## Task brief
As the answer, give every line of the records that includes the word "EKITI".

##### Data extract

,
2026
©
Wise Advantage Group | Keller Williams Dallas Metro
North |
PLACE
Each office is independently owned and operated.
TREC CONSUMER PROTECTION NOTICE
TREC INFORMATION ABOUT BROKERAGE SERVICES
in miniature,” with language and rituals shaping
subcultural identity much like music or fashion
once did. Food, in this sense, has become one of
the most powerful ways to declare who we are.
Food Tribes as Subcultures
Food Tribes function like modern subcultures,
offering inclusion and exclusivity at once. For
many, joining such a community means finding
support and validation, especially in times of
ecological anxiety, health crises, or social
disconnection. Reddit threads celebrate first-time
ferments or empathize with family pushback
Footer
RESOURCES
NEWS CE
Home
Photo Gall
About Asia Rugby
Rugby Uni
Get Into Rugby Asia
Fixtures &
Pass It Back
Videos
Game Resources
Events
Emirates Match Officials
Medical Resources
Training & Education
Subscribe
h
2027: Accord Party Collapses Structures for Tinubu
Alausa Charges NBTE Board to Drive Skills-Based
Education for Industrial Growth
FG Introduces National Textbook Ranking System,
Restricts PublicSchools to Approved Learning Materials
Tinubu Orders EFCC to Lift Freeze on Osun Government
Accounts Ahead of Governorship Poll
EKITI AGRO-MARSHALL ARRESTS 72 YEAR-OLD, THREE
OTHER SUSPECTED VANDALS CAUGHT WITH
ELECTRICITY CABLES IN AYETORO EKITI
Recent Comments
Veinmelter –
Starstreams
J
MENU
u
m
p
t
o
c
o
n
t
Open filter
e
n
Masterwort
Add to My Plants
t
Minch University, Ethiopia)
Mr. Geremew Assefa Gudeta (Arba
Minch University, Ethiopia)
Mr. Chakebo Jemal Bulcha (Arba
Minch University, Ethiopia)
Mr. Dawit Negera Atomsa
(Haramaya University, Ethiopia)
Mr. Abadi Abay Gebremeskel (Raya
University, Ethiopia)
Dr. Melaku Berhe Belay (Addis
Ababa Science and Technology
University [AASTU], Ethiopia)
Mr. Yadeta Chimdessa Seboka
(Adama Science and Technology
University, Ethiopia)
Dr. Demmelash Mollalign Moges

##########

## Problem solution
EKITI AGRO-MARSHALL ARRESTS 72 YEAR-OLD, THREE
ELECTRICITY CABLES IN AYETORO EKITI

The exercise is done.